**Exercise brief**
Rewrite all of the data below, changing every "Person at" to "Figure at" and keeping everything else the same. Leave the pictures out of your answer.

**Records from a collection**
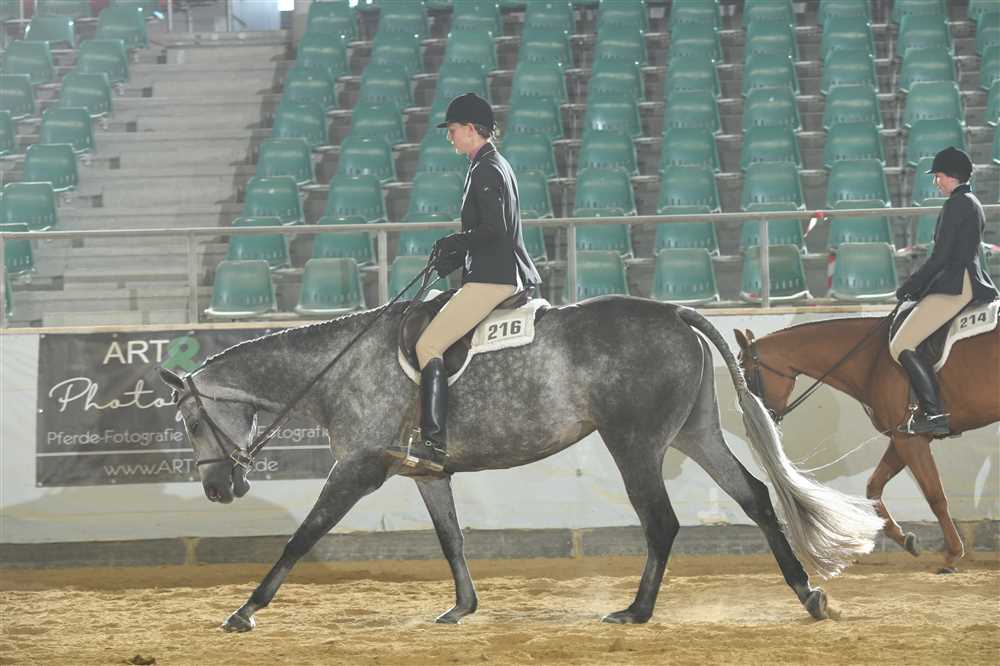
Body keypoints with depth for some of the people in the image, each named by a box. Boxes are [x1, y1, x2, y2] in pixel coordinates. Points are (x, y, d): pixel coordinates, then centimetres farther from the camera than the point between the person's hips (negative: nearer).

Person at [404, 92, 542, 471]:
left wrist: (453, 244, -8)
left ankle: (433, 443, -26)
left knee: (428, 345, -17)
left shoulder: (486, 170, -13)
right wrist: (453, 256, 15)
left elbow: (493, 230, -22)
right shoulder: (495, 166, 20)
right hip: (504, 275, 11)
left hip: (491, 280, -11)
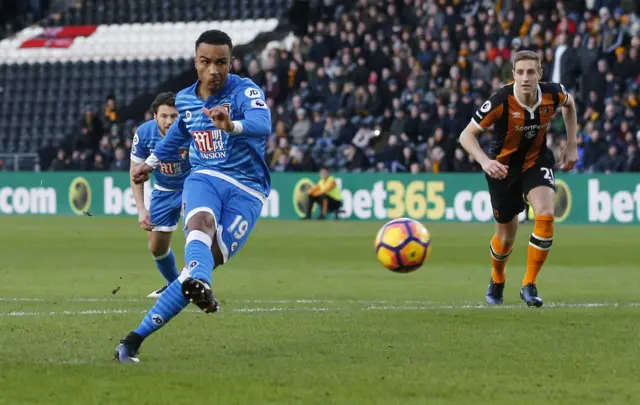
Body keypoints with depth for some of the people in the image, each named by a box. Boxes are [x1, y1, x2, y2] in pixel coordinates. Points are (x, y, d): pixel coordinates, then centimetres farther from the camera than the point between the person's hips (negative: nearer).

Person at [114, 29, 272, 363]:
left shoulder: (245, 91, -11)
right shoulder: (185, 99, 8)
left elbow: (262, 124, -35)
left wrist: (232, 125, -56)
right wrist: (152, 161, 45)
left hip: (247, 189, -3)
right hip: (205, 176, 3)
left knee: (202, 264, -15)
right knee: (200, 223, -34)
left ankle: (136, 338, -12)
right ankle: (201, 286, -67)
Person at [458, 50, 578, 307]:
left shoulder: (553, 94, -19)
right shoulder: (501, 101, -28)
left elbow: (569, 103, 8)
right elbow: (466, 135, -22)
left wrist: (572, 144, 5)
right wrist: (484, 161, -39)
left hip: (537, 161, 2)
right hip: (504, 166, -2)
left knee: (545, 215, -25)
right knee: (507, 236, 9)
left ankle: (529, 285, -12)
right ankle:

**Solved problem**
Body keypoints with depth for some of the people in the image, each named by a box. Boxes are [x1, y1, x2, y2] in pixel coordinates. Points are (x, y, d): pixel coordinates, then centimetres farther from the camera than the point between the person's hips (negative: nearer).

Figure at [404, 92, 542, 471]:
left wrist: (453, 244, -8)
left ankle: (433, 443, -26)
left knee: (428, 345, -17)
left shoulder: (486, 170, -13)
right wrist: (453, 256, 15)
left elbow: (493, 230, -22)
right shoulder: (495, 166, 20)
right hip: (504, 275, 11)
left hip: (491, 280, -11)
Body keypoints with depth for some of the people in the image, each named by a box. Boxes are [x1, y1, x2, y2] in pixel coordinates. Points are (x, y, d): pixel coordinates, then centimetres farther from the camera than the point between the person's hips (negative: nearer).

Figure at [114, 29, 272, 363]:
left shoulder: (245, 91, -11)
right shoulder: (185, 99, 8)
left elbow: (262, 124, -35)
left wrist: (232, 125, -56)
right wrist: (152, 161, 45)
left hip: (247, 189, -3)
right hip: (205, 176, 3)
left knee: (202, 264, -15)
right knee: (200, 223, -34)
left ankle: (136, 338, -12)
right ankle: (201, 286, -67)
Figure at [458, 50, 578, 307]:
left shoulder: (553, 94, -19)
right shoulder: (501, 101, -28)
left elbow: (569, 103, 8)
right elbow: (466, 135, -22)
left wrist: (572, 144, 5)
right wrist: (484, 161, -39)
left hip: (537, 161, 2)
right hip: (504, 166, -2)
left knee: (545, 215, -25)
right knee: (507, 236, 9)
left ankle: (529, 285, -12)
right ankle:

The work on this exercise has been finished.